散歩 神保町から有楽町へ
予定と予定との間が数時間空き、神保町から有楽町まで歩くことにした。
トータル45分程度の道のりは、近くはないが散歩するにはちょうどいい距離感に思う。
小腹が空いて立ち寄っていたカフェからのスタートだ。
神保町の裏道を歩いていると、オフィスビルばかりで人はまばらだった。
背の高いビルばかりで空が狭く、視界の中は空と同じグレーばかりで彩りが少ない。
それであっても落ち着いた雰囲気であるのと、ちょっと横道を覗けばおそば屋さんなどの昔からあるであろう個人店舗が残っており、居心地がよかった。
やがて竹橋付近に出て、内堀通りを歩き始める。
皇居のすぐ脇の大きな道だ。
進行方向左側はビルが建ち並び、右側はお堀と皇居の木々が見える。
気象庁と消防庁の横を通れば、風の強さと冷たさにはだけたコートの前を合わせる。
晴天だった昨日と打って変わって曇り空の今日は、昨日と左程変わらない気温であってもとても寒く感じる。
もっと着てくるんだったと後悔しながらも、この道のりは楽しかった。
お堀の向こうに並ぶ木々の合間から、クレーンがにゅっと伸びているのが見える。
あちら側は異世界で、江戸の時間が流れているような印象があるからか、皇居内の工事にクレーンが使われていることに驚きとちょっとした戸惑いを感じている自分がいる。

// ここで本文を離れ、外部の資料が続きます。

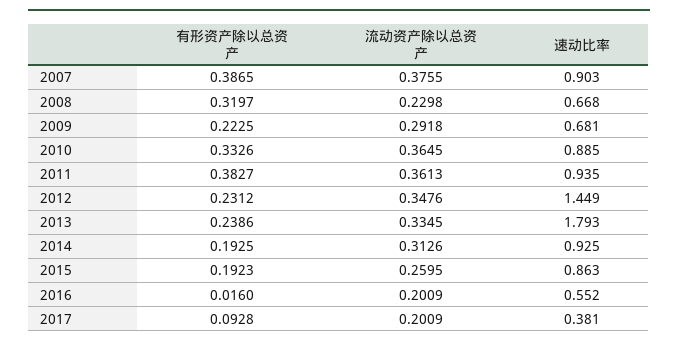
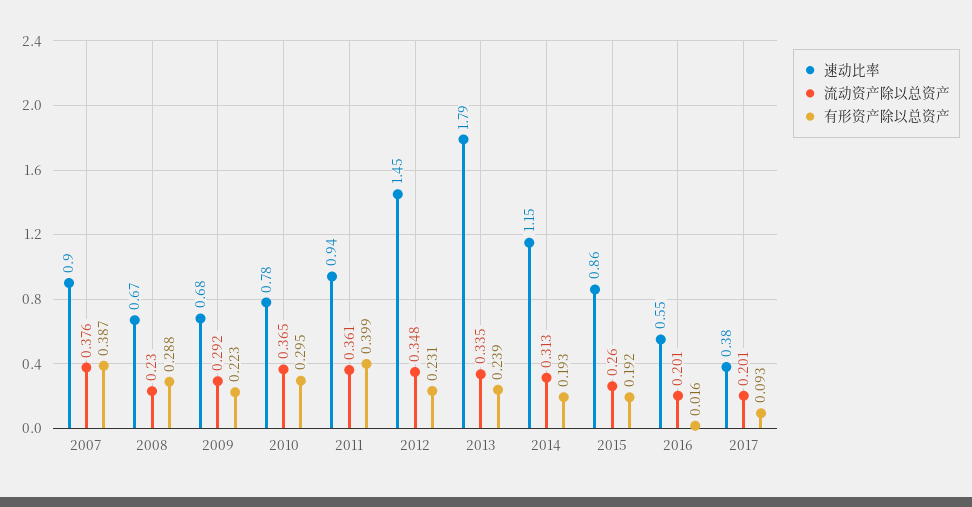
  {
    "有形资产除以总资产": {
      "2007": 0.3865,
-     "2008": 0.3197,
+     "2008": 0.288,
      "2009": 0.2225,
-     "2010": 0.3326,
+     "2010": 0.295,
-     "2011": 0.3827,
+     "2011": 0.399,
      "2012": 0.2312,
      "2013": 0.2386,
      "2014": 0.1925,
      "2015": 0.1923,
      "2016": 0.016,
      "2017": 0.0928
    },
    "流动资产除以总资产": {
      "2007": 0.3755,
      "2008": 0.2298,
      "2009": 0.2918,
      "2010": 0.3645,
      "2011": 0.3613,
      "2012": 0.3476,
      "2013": 0.3345,
      "2014": 0.3126,
      "2015": 0.2595,
      "2016": 0.2009,
      "2017": 0.2009
    },
    "速动比率": {
      "2007": 0.903,
      "2008": 0.668,
      "2009": 0.681,
-     "2010": 0.885,
+     "2010": 0.78,
      "2011": 0.935,
      "2012": 1.449,
      "2013": 1.793,
-     "2014": 0.925,
+     "2014": 1.15,
      "2015": 0.863,
      "2016": 0.552,
      "2017": 0.381
    }
  }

例えばそれは、お巡りさんが電動アシスト付きの自転車に乗っているのを見るとちょっともやっとするのと同じだ。
明治生命館はいつみても美しい。
柱や、彫刻などギリシャを思わせるそれらは、周りの巨大なビルの中にあっても一際目立っている。
早足に進みながらも、思わず見とれてしまった。
大手町まで来ると、真っ直ぐ伸びる道路の遠くの方に新幹線が通っているのが見えた。
東京駅ももう近い。
町並みは徐々に華やかになり、立ち並ぶ高級ブランド店が見えてくる。
華やかさと比例して人の通りが多くなるにつれて、私の気持ちも高ぶってくるようだ。
あちこちで黄色いはとバスや、赤いスカイバスが走っている。
そういえば、二階建てオープンのはとバスで、ランチを楽しみながらのツアーを見掛けた。
各テーブルに向かいあって座り、ナイフとフォークで舌鼓を打っているのだが、揺れて危なくないのか、卓上のグラスワインはこぼれないのか、みんな下を向いて食事しているけど景色を楽しめているのか、そもそも今日は寒くないのかと、心配だらけの光景だった。
東京国際フォーラムの脇を通りながら、こんな建物だったっけと困惑する。
周りはもっと広くて特徴的なデザインだったと思うのだがと考えて、有明にあるビッグサイトと間違えている自分に気付く。
世の中の色んなことを、なんとなくで把握しているからこんな勘違いはしょっちゅうだ。
ここで丸の内のガレット屋さんに寄ってランチを摂った。
ひとりで食事をするときはカフェで軽く食べることがほとんどだが、今日は楽しみたい気分だった。
ガレットとサラダを食べ、セットで付いてきたホットコーヒーを啜る。
ひとりランチはおいしくないと常々感じているが、散歩が楽しかったからか今日のガレットは美味しかった。
神田まで出てくると、丸の内の洗練された上品な華やかさから一転して、今度はにぎやかな街へと変わる。
飲み屋さんとか、パチンコ屋さんとか、庶民っぽい味が一気に出てくる。
少しほっとした自分に気付きながらも、丸の内の憧れる空気感に後ろ髪引かれる気分だ。
ほんの暇つぶしから思いついた散歩だったが、思いのほか楽しく充実した時間を過ごせた。
ちょっと足を伸ばして街を歩くのはとても楽しい。
『ノルウェイの森』でスニーカーを履きつぶすエピソードを思い出し、私も新しいの買おうかななんて思ってみたりした。